Dafür hinterfragte Sabine ihr eigenes Konsumverhalten. So versucht sie, Plastik möglichst zu vermeiden und bevorzugt auf dem Wochenmarkt statt im Supermarkt einzukaufen. Klimafreundlich und nachhaltig sind da passende Stichworte, und vor allem: regional. Bei frischen Produkten wie Gemüse, Obst und Fleisch ist die Regionalität noch leicht zu überprüfen, aber bei verarbeiteten Lebensmitteln mit einer Reihe von Bestandteilen? Da wird es kompliziert.
So fand sie heraus, dass es kein Müsli gab, das ausschließlich aus in Deutschland angebauten Zutaten besteht. Und das sei auch nicht zu realisieren, teilte man ihr mit. Das wollte sie so nicht stehen lassen, machte sich auf die Suche nach Landwirten auf ihrer Wellenlänge und brachte unter dem Markennamen Regionique im Herbst 2020 die ersten Produkte auf den Markt. Unterstützung auf dem Weg dorthin gab es seit September 2019 von dem Impact Investor 4L Vision.
Regionique macht als Kilometerzähler Lieferwege transparent
Regionique hat Müsli, Flocken und Nudeln im Angebot, komplett aus Zutaten aus deutschen Landen. Was das konkret ausmacht, wird eindrucksvoll deutlich, wenn man sich die Lieferwege anschaut. Regionique betätigt sich als Kilometerzähler, per QR-Code auf der Verpackung lässt sich nachvollzeihen, wo alles herkommt und wie viele Kilometer dafür zurückgelegt wurden. Bei Müsli sind das zum Beispiel 5.000. Klingt viel, ist aber nur ein Bruchteil dessen, was bei nicht-regionaler Zusammensetzung anfällt; da kommen schnell 50.000 Kilometer zusammen.
Was das für die CO2-Bilanz und die Umwelt bedeutet, müssen wir hier gar nicht weiter ausführen. In Sachen Nachhaltigkeit kann deshalb regional sogar bio schlagen, wenn die Bioprodukte aus dem europäischen Ausland oder gar aus Übersee kommen.
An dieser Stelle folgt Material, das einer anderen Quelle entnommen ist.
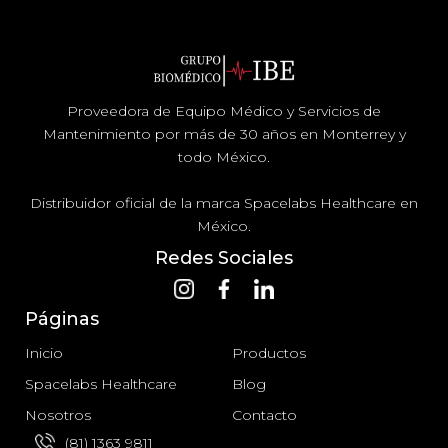
Proveedora de Equipo Médico y Servicios de
Mantenimiento por más de 30 años en Monterrey y
todo México.
Distribuidor oficial de la marca Spacelabs Healthcare en
México.
Redes Sociales
Páginas
Inicio
Productos
Spacelabs Healthcare
Blog
Nosotros
Contacto
(81) 1363 9811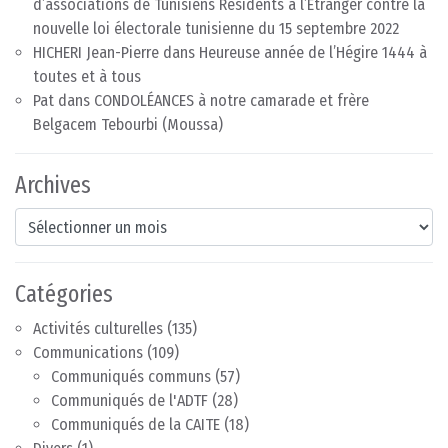
d’associations de Tunisiens Résidents à l’Etranger contre la
nouvelle loi électorale tunisienne du 15 septembre 2022
HICHERI Jean-Pierre
dans
Heureuse année de l’Hégire 1444 à
toutes et à tous
Pat
dans
CONDOLÉANCES à notre camarade et frère
Belgacem Tebourbi (Moussa)
Archives
Archives
Catégories
Activités culturelles
(135)
Communications
(109)
Communiqués communs
(57)
Communiqués de l'ADTF
(28)
Communiqués de la CAITE
(18)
Leider lohnen sich lange Transportwege und die damit verbundenen Kosten aus betriebswirtschaftlicher Sicht oft trotzdem, weil vor allem die Löhne in anderen Ländern oft erheblich niedriger sind. Ein berühmt-berüchtigtes Beispiel sind die Nordseekrabben, die in Marokko gepult werden.
Die Herausforderung: die Geschichte zu erzählen
Regionale Produkte haben also ihren Preis und das schlägt sich auch bei Regionique nieder. 450 Gramm Müsli kosten je nach Sorte bis zu 6,95 Euro, 400 Gramm Bandnudeln 2,95 Euro, beziehungsweise 3,95 Euro mit Frischei. Das alles lässt sich begründen und wer die Geschichte dahinter kennt, ist auch eher bereit so viel zu bezahlen. Online über den Webshop, mit dem Regionique gestartet ist, fällt die entsprechende Kommunikation leichter. Die wahre Herausforderung beginnt im Einzelhandel, wo Kaufentscheidungen in Sekundenschnelle fallen.
Dabei sind Müsli und Nudeln eigentlich klassische Handelsprodukte. Rund 50 Märkte in ganz Deutschland beliefert Regionique mittlerweile und es sollen noch viele mehr werden. Auch sind weitere Produkte in Planung, ebenso ein Ratgeber, der erklärt, wie man sich „kilometerfreundlich“ ernähren kann. Der wird voraussichtlich noch in diesem Jahr erscheinen. Es wird sicherlich auf geschicktes Marketing und positive Medienpräsenz ankommen, um die Marke voranzubringen. Preise und Auszeichnungen können da gewiss nicht schaden: 2021 gewann Regionique den German Brand Award in der Kategorie Brand Impact of the Year. Unser Beitragsbild zeigt übrigens Sabine bei der Preisverleihung.